● Trecho selecionado
▬▬▬

Para fazer frente à polarização, Tebet precisará ‘roubar votos’ de Bolsonaro, aponta especialista

Cientista política ouvida pela Jovem Pan avalia que, pelo espectro político da senadora, ela não tem capacidade de conquistar o eleitorado de Lula, identificado com pautas progressistas

  • Por Jovem Pan
  • 21/05/2022 19h00
SUAMY BEYDOUN/AGIF - AGÊNCIA DE FOTOGRAFIA/ESTADÃO CONTEÚDO - 06/05/2022 Em agenda de pré-campanha em São Paulo, a Senadora Simone Tebet, pré-candidata a Presidência da Republica, encontra-se com o ex-presidente Michel Temer no Espaço Helbor, bairro do Itaim Bibi Terceira via aposta em Simone Tebet (MDB) como cabeça de chapa

Apesar do PSDB, MDB e Cidadania defenderem que a senadora Simone Tebet (MDB) deve ser a pré-candidata da terceira via por ser pouco conhecida pelo eleitorado e ter mais chance de crescer que o ex-governador João Doria (PSDB), a cientista política Lara Mesquita, pesquisadora da FGV, aponta que não há espaço na disputa pela Presidência da República, considerando as últimas pesquisas de opinião, que mostram o ex-presidente Lula (PT) e o presidente Jair Bolsonaro (PL) concentrando quase 80% dos votos. Para a especialista, a melhor alternativa para a parlamentar é tentar “roubar” votos dos líderes. “O que a gente tem visto analisando as pesquisas de opinião é que qualquer candidato que queira crescer precisa roubar votos ou do ex-presidente Lula ou do presidente Bolsonaro”, disse em entrevista à Jovem Pan.

A cientista política, porém, avalia que, pelo espectro político da senadora, Tebet não tem capacidade de conquistar o eleitorado de Lula, ou seja, aquele identificado com as bandeiras de esquerda, restando à terceira via apostar em uma campanha à direita. “A Simone Tebet não me parece uma candidatura com potencial de retirar votos do ex-presidente Lula. Se esse grupo se assumir como uma candidatura de direita, pode ser que ela consiga roubar alguns votos do presidente Bolsonaro, mas, pelas análises das pesquisas que tem saído, parece que o espaço para isso acontecer é bem pequeno”, completa a pesquisadora da FGV.

▬▬▬

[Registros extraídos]
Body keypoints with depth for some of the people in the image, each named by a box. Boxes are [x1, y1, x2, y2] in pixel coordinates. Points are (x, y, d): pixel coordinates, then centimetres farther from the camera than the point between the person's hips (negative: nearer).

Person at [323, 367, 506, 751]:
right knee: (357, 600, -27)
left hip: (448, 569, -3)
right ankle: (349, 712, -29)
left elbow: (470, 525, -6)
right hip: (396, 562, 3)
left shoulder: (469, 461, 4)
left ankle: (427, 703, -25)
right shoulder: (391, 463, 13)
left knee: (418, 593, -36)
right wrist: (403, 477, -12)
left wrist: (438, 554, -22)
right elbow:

▬▬▬

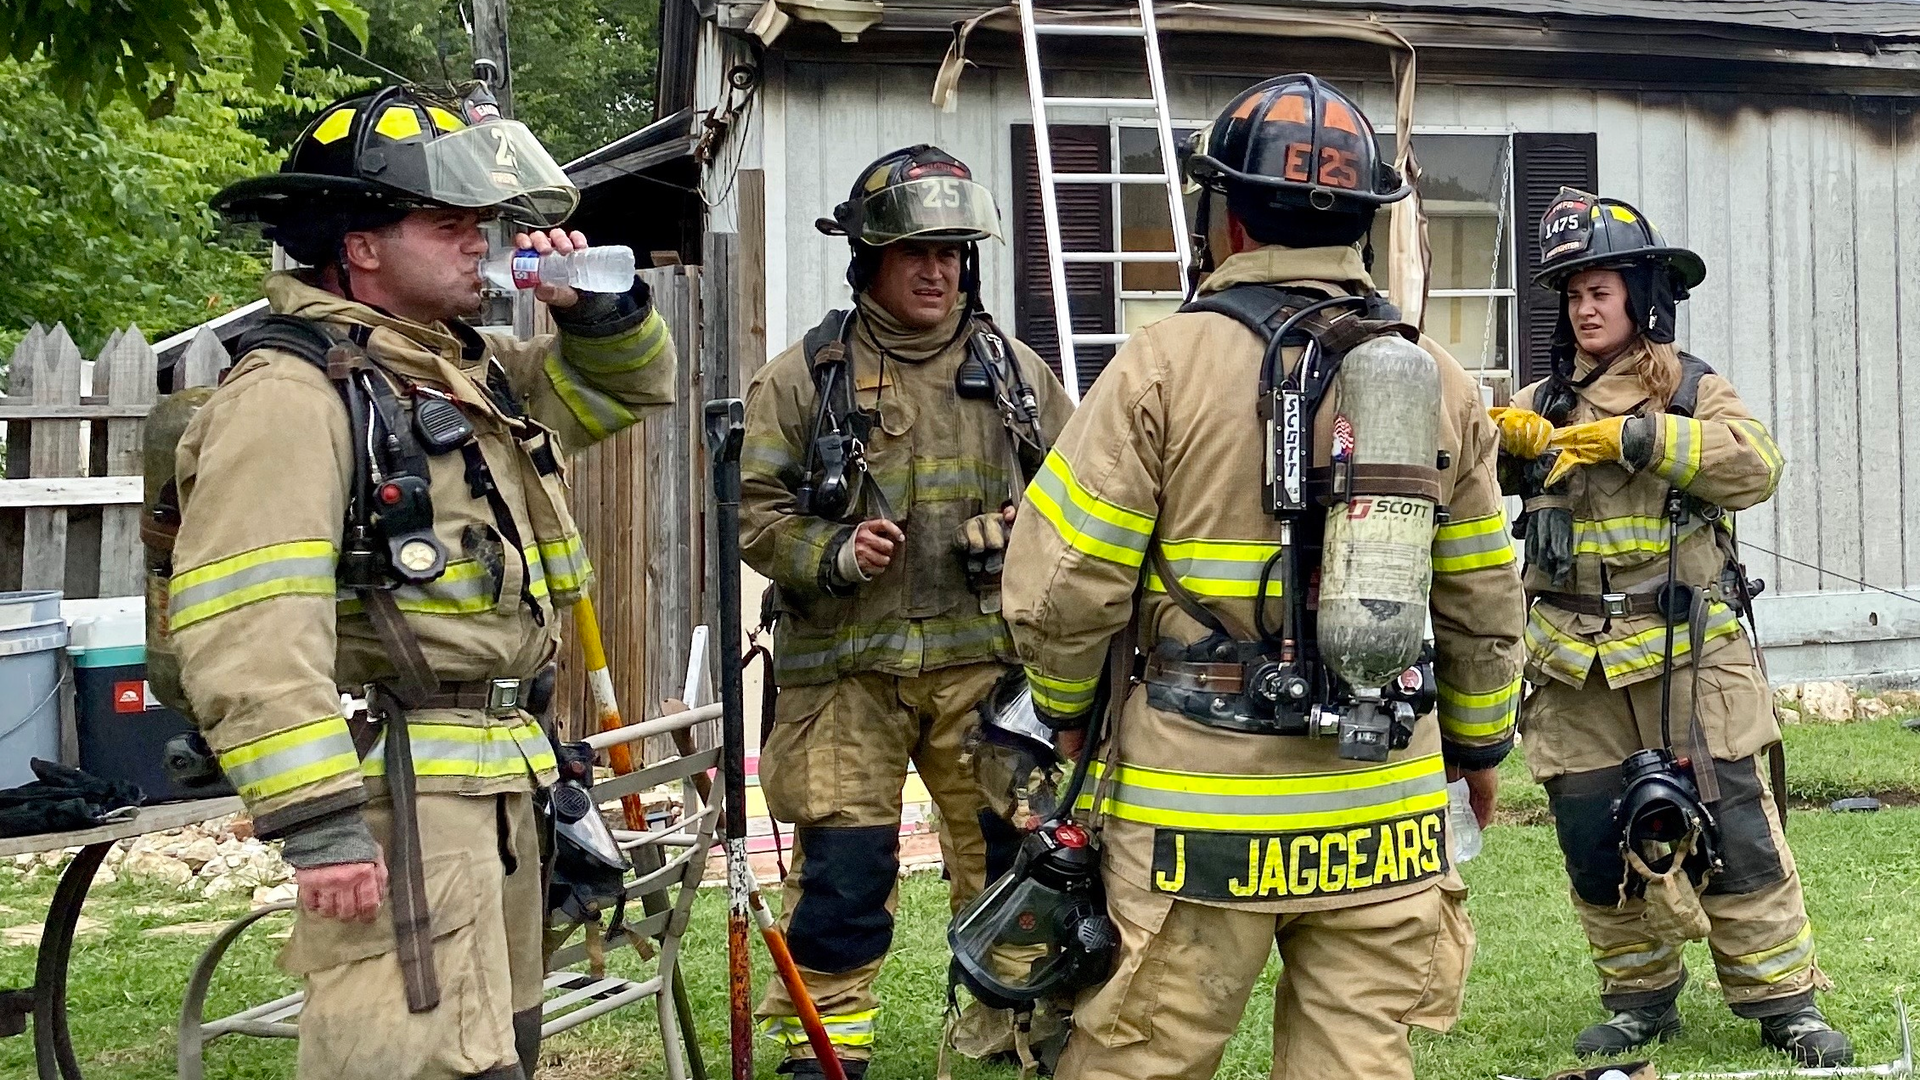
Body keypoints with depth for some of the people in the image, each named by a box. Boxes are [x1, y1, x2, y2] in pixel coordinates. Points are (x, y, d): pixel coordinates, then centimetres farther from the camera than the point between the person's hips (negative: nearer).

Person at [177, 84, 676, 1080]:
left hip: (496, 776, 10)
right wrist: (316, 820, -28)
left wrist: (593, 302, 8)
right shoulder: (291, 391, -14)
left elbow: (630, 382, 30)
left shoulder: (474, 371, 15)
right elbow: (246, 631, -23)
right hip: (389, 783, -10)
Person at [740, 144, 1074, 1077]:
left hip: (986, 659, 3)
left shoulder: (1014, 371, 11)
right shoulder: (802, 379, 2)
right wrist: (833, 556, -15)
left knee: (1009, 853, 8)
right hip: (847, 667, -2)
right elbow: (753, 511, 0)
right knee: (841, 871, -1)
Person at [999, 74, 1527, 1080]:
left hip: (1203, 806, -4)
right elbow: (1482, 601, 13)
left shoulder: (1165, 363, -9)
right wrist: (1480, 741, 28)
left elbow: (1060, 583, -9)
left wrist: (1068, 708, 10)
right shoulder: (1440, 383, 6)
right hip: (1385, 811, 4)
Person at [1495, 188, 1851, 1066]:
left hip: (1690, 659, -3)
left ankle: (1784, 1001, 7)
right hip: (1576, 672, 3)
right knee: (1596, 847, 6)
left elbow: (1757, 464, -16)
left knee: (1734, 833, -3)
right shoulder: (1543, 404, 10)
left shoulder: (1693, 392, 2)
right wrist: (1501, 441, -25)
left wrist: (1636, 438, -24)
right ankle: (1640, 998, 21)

▬▬▬

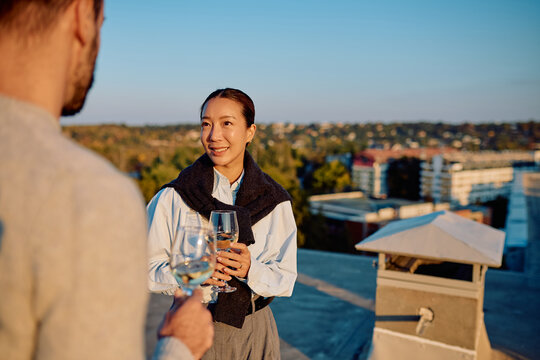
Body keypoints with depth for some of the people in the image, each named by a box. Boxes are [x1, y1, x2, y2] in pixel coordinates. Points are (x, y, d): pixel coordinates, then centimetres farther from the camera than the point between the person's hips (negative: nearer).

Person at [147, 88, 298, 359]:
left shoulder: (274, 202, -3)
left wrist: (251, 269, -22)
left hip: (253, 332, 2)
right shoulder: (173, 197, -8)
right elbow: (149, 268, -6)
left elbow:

▬▬▬

Como fica em inglês esta frase da reportagem sobre Simone Tebet: "Para a especialista, a melhor alternativa para a parlamentar é tentar “roubar” votos dos líderes."? As entradas não têm papel algum nesta tarefa.

For the expert, the best alternative for the legislator is to try to "steal" votes from the leaders.